_Work instructions:_ Go to the line in the data below that contains "potted plant: present". Write it out exactly, along with every later line through the last, and nothing else.

_Exercise data:_
---*---

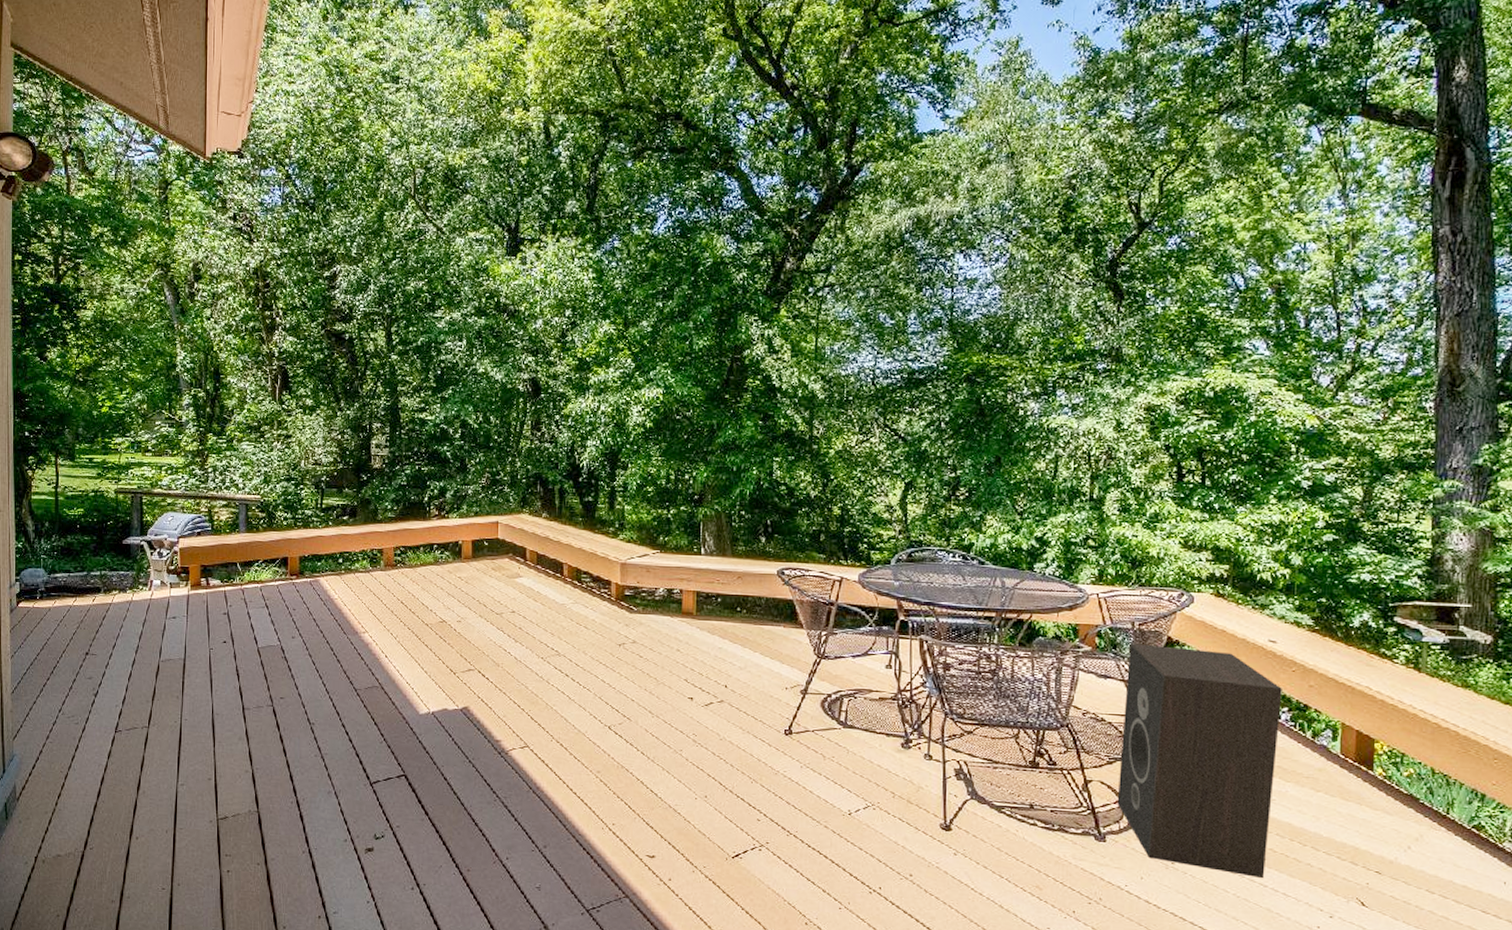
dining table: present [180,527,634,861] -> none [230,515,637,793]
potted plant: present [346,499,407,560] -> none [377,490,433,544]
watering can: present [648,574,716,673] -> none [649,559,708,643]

---*---

_Expected output:_
potted plant: present [346,499,407,560] -> none [377,490,433,544]
watering can: present [648,574,716,673] -> none [649,559,708,643]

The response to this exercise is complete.